[Data items]
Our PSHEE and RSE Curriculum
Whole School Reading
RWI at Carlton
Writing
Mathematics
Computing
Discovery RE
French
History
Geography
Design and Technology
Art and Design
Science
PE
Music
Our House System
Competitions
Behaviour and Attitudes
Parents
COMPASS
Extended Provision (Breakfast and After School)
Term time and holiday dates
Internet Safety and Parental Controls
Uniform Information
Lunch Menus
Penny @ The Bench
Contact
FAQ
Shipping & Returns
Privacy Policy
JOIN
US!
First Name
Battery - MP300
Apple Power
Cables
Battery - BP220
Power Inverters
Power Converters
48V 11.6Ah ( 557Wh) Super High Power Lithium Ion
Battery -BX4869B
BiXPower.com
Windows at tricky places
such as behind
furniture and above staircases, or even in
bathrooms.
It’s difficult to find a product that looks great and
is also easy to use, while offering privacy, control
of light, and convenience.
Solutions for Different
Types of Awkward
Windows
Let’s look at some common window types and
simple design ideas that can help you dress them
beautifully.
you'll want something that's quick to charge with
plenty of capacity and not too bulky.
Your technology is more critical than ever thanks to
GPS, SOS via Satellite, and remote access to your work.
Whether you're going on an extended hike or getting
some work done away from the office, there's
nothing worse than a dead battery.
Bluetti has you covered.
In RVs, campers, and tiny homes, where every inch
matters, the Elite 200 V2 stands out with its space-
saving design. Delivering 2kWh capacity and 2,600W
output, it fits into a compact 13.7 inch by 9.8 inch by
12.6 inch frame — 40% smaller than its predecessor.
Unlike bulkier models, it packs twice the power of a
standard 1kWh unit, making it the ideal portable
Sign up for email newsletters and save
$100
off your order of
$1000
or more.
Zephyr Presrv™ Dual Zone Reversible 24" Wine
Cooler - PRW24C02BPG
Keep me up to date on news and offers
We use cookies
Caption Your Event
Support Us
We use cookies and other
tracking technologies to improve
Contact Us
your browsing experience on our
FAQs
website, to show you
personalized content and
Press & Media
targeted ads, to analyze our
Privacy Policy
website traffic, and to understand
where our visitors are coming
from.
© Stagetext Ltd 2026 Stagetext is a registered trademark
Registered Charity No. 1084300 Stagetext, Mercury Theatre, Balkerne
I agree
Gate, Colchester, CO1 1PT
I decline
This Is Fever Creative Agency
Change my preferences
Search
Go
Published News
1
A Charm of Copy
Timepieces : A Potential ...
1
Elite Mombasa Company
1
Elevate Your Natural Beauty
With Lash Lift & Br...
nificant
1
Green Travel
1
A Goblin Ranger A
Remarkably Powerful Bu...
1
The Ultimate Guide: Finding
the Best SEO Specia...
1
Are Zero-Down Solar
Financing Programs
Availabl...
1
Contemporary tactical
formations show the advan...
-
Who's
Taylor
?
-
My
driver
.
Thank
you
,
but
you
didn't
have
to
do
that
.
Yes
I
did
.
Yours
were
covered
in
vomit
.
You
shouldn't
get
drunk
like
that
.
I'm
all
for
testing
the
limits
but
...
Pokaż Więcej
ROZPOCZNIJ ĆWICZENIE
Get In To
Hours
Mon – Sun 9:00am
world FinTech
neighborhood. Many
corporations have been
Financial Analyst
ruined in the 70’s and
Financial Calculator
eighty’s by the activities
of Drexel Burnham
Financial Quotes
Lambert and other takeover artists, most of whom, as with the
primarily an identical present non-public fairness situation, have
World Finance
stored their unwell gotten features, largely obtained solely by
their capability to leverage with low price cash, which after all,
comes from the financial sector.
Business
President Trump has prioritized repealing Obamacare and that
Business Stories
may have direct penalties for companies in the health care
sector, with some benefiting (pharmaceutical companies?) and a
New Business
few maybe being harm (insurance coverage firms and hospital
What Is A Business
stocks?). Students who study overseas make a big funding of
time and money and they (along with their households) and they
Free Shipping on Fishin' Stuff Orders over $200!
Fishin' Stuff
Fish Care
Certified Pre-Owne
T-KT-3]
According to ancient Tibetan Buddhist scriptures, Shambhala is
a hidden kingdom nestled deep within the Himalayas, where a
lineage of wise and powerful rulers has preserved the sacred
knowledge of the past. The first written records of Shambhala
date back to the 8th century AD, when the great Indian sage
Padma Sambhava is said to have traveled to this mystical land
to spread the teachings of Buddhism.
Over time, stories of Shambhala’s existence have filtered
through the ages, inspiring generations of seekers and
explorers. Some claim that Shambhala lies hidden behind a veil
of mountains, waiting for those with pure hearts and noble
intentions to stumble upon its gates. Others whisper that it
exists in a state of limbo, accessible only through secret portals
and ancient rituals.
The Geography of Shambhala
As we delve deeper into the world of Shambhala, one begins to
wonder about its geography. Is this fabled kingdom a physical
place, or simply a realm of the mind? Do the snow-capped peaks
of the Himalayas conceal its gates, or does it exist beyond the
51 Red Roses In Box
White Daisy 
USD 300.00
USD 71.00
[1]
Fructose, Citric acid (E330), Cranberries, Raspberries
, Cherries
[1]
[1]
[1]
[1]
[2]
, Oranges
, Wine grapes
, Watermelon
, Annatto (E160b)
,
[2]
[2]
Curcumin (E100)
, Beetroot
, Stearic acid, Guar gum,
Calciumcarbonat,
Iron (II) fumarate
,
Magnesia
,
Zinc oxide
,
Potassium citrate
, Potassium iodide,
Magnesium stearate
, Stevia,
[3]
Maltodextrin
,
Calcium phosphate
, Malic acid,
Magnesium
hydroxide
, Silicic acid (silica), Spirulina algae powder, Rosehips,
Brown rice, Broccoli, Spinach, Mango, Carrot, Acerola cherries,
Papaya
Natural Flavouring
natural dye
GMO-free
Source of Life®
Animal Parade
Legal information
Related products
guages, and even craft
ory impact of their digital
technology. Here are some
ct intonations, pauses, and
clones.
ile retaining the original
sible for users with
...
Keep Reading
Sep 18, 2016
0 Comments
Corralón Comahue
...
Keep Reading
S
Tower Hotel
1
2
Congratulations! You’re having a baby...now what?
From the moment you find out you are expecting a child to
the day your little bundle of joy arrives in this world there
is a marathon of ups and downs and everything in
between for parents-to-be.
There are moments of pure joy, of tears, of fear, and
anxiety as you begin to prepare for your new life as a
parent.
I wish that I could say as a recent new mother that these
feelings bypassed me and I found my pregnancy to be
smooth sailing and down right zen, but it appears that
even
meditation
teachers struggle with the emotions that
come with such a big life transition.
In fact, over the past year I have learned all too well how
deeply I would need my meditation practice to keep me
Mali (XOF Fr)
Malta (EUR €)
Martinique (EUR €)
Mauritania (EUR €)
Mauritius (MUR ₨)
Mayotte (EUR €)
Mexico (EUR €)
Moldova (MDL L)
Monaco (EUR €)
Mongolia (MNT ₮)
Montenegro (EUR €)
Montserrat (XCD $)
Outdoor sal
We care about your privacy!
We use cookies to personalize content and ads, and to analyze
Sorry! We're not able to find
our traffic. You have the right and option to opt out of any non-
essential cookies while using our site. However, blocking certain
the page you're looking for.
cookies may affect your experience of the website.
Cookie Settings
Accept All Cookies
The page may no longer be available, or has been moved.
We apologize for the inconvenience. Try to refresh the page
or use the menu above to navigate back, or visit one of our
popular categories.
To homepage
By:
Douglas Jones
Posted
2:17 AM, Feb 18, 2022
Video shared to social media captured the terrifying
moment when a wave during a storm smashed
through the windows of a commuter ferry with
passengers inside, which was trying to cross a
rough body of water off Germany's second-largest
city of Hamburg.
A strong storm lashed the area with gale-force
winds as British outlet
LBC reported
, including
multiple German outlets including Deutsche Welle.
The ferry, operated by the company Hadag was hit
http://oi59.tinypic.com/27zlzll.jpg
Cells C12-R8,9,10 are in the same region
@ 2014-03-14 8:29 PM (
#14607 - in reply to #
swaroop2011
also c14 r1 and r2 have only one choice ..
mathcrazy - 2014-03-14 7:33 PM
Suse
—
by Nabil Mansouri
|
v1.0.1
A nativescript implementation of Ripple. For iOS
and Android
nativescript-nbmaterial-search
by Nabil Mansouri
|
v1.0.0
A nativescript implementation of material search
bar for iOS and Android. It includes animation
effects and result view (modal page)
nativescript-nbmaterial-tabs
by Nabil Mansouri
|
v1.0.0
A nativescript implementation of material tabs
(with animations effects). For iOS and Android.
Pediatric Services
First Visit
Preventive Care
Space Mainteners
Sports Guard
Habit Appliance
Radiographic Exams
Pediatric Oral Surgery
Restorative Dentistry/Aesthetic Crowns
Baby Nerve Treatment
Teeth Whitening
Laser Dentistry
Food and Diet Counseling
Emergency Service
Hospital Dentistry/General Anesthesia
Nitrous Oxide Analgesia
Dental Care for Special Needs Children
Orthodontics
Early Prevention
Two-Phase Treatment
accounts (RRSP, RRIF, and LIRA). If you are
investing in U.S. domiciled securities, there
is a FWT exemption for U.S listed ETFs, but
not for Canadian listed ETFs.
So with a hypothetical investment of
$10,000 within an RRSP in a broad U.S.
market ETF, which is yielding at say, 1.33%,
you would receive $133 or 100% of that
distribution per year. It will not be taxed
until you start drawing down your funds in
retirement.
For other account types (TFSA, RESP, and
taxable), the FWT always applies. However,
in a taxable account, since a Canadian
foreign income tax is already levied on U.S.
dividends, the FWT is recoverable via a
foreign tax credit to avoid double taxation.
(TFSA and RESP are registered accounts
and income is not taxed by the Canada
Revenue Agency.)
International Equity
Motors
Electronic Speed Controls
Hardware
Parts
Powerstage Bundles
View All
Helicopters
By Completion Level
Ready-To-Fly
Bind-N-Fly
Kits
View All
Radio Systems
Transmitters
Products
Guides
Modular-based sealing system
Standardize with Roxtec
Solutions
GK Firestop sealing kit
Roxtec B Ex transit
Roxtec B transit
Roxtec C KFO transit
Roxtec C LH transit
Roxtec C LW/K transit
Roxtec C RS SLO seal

What the task requires: Among the lines above, repeat exactly those from the line with "Congratulations! You’re having" to the line with "Accept All Cookies", counting both ends.

Expected output:
Congratulations! You’re having a baby...now what?
From the moment you find out you are expecting a child to
the day your little bundle of joy arrives in this world there
is a marathon of ups and downs and everything in
between for parents-to-be.
There are moments of pure joy, of tears, of fear, and
anxiety as you begin to prepare for your new life as a
parent.
I wish that I could say as a recent new mother that these
feelings bypassed me and I found my pregnancy to be
smooth sailing and down right zen, but it appears that
even
meditation
teachers struggle with the emotions that
come with such a big life transition.
In fact, over the past year I have learned all too well how
deeply I would need my meditation practice to keep me
Mali (XOF Fr)
Malta (EUR €)
Martinique (EUR €)
Mauritania (EUR €)
Mauritius (MUR ₨)
Mayotte (EUR €)
Mexico (EUR €)
Moldova (MDL L)
Monaco (EUR €)
Mongolia (MNT ₮)
Montenegro (EUR €)
Montserrat (XCD $)
Outdoor sal
We care about your privacy!
We use cookies to personalize content and ads, and to analyze
Sorry! We're not able to find
our traffic. You have the right and option to opt out of any non-
essential cookies while using our site. However, blocking certain
the page you're looking for.
cookies may affect your experience of the website.
Cookie Settings
Accept All Cookies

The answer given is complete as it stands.